Linux Network Programming [5] non-blocking communication epoll

Source: Internet
Author: User
Tags epoll
Document directory
  • PPC
  • TPC
  • Select
  • Poll
  • Epoll

Epoll Introduction

Epoll is introduced in the linux 2.6 kernel. It replaces the previous select/poll model and can fully support large-scale concurrent network programs in linux.

Comparison between Epoll and other concurrent network programs in linux PPC

A typical Apache model, Process Per Connection, creates a Process for each new Connection for relevant processing.

TPC

Thread Per Connection creates a Thread for each new Connection for related processing. Obviously, the overhead of PPC and TPC is large, especially in the case of a large number of connections.

Select

1. maximum number of concurrent threads, because the FD opened by a process (file descriptor) is limited, which is set by FD_SETSIZE. The default value is 1024/2048, therefore, the maximum concurrency of the Select model is limited accordingly. Modify FD_SETSIZE by yourself? Although the idea is good, let's take a look at the following...

2. efficiency problems: each select call will linearly scan all FD sets, which will result in a linear decline in efficiency. The consequence of increasing the FD_SETSIZE is that everyone is coming slowly. What? All timeout ??!!

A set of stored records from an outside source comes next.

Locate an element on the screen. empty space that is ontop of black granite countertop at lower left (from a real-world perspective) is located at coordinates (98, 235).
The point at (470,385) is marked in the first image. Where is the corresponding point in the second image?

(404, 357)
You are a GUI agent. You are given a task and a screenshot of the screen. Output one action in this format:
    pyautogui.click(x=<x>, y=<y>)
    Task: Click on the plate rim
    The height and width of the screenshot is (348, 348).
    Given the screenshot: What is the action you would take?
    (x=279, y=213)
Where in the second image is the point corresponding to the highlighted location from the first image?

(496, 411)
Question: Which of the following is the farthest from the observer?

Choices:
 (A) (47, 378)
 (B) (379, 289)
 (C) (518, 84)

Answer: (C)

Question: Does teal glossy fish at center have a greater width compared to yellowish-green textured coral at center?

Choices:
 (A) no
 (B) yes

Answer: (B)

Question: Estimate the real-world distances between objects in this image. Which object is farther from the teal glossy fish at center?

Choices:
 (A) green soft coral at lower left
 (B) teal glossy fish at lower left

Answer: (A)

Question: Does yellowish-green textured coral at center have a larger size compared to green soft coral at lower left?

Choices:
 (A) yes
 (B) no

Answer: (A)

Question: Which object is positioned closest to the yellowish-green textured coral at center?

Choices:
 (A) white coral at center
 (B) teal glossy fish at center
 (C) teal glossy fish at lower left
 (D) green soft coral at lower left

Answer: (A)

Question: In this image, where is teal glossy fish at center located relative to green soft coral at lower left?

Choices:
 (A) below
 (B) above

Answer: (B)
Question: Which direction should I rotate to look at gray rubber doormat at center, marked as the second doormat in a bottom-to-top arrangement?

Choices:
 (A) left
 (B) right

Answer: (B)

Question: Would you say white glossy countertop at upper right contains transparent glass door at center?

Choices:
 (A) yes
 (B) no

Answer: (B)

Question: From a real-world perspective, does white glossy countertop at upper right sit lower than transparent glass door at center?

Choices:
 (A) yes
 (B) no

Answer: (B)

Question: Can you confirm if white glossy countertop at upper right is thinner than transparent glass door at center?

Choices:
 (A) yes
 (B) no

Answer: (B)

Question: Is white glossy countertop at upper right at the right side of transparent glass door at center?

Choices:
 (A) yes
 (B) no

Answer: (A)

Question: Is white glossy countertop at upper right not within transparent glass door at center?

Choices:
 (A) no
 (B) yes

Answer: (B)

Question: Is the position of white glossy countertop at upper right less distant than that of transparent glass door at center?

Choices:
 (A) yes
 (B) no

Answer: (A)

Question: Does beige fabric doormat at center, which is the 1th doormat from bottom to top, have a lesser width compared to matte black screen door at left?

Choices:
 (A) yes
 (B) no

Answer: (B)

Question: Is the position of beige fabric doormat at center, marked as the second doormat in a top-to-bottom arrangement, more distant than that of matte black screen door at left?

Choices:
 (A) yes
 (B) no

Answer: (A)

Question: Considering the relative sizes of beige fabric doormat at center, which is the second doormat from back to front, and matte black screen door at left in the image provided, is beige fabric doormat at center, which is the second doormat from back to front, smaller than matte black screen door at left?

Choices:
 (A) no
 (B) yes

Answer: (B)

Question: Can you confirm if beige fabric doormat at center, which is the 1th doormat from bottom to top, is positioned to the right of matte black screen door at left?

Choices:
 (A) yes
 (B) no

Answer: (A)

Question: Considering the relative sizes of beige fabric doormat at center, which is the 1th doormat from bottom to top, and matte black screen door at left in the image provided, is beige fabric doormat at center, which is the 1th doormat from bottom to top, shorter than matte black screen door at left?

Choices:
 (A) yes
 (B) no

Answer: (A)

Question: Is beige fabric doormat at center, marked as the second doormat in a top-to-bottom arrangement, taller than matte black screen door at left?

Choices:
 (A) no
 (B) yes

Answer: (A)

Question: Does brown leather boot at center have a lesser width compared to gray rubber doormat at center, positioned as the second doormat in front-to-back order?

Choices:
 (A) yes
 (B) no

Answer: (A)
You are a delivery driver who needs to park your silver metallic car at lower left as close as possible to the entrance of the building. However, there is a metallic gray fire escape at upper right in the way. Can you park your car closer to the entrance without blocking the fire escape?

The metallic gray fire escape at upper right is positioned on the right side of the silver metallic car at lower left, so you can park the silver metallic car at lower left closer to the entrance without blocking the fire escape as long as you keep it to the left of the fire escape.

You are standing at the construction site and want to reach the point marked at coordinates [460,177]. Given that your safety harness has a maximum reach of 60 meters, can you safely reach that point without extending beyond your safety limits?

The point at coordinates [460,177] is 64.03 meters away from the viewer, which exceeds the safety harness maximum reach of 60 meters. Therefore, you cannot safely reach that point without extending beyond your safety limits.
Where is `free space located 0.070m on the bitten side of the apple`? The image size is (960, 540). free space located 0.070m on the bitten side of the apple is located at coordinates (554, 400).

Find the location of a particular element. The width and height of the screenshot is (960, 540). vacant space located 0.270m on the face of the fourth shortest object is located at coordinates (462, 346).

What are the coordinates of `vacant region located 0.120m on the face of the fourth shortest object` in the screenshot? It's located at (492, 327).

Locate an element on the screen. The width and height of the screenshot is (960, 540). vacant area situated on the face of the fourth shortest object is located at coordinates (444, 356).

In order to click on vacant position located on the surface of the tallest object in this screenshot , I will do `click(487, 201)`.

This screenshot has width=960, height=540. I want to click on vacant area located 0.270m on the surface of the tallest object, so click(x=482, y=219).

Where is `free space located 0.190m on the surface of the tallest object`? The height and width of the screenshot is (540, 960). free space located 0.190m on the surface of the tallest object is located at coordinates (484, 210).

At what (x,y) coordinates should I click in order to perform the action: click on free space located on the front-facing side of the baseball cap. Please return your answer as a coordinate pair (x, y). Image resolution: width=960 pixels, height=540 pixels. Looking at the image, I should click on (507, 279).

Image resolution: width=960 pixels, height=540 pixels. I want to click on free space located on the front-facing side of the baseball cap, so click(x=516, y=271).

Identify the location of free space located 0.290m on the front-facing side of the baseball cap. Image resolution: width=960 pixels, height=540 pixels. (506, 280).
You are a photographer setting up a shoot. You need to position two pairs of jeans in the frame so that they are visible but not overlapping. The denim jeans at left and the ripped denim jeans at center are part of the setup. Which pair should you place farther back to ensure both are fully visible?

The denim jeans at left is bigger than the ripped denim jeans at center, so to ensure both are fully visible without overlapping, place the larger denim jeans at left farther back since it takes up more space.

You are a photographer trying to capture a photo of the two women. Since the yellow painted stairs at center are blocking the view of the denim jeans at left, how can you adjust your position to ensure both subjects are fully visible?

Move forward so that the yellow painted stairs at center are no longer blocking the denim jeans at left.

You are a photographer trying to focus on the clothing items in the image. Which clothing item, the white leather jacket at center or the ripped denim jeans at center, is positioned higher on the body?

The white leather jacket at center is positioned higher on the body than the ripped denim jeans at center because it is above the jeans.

3. How does the kernel notify the user of the FD message when copying the kernel/user space memory? On this issue, select adopts the memory copy method.

Poll

Basically, the efficiency and select <1> support for a process to open a large number of socket Descriptors (FD)

Epoll

1. the most intolerable thing about select is that the FD opened by a process has certain limitations, which are set by FD_SETSIZE. The default value is 2048. For IM servers that need to support tens of thousands of connections, there are obviously too few. At this time, you can choose to modify this macro and then re-compile the kernel, but the materials also pointed out that this will bring about a decline in network efficiency; second, you can select a multi-process solution (the traditional Apache solution). However, although the cost of creating a process on linux is relatively small, it cannot be ignored, in addition, data synchronization between processes is far less efficient than inter-thread synchronization, so this is not a perfect solution. However, epoll
Without this limit, the FD ceiling supported by it is the maximum number of files that can be opened. This number is generally much larger than 2048 supported by select. For example, the number of machines with 1 GB of memory is about 0.1 million. You can check the number of machines with cat/proc/sys/fs/file-max, in general, this number has a lot to do with the system memory.

2. IO efficiency does not decrease linearly as the number of FD increases

Another critical weakness of traditional select/poll is that when you have a large set of sockets, due to network latency, only some of the sockets at any time are "active, each call to select/poll will linearly scan all sets, resulting in a linear decline in efficiency. However, epoll does not have this problem. It only operates on "active" sockets-this is because epoll is implemented based on the callback function on each fd in kernel implementation. Therefore, only the "active" socket will take the initiative to call the callback function, other idle status socket will not, in this regard, epoll implements a "pseudo" AIO, this is because the driver is in the OS kernel. In some
In benchmark, if all the sockets are basically active-for example, in a high-speed LAN environment, epoll is much less efficient than select/poll, but if epoll_ctl is called too much, the efficiency is slightly reduced. However, once idle connections is used to simulate the WAN environment, epoll is far more efficient than select/poll.

3. Use mmap to accelerate message transmission between the kernel and user space
This actually involves the specific implementation of epoll. Both select, poll, and epoll require the kernel to notify users of FD messages. It is important to avoid unnecessary memory copies, epoll is implemented through the same memory of the user space MMAP kernel. If you start to focus on epoll from the 2.5 kernel like me, you will not forget the manual MMAP step.

4. kernel fine-tuning
This is not the advantage of epoll, but the advantage of the entire Linux platform. Maybe you can doubt the Linux platform, but you cannot avoid the Linux platform giving you the ability to fine-tune the kernel. For example, the Kernel TCP/IP protocol stack uses the memory pool to manage the sk_buff structure. You can dynamically adjust this memory pool (skb_head_pool) during running) by echo XXXX>/proc/sys/NET/CORE/hot_list_length. For example, the listen function's 2nd parameters (TCP completes the length of the packet queue after three handshakes) can also be dynamically adjusted based on the memory size of your platform. You can even try the latest napi NIC driver architecture on a special system with a large number of data packets but a small data packet size. Is the same,
The two and three disadvantages of select are not modified.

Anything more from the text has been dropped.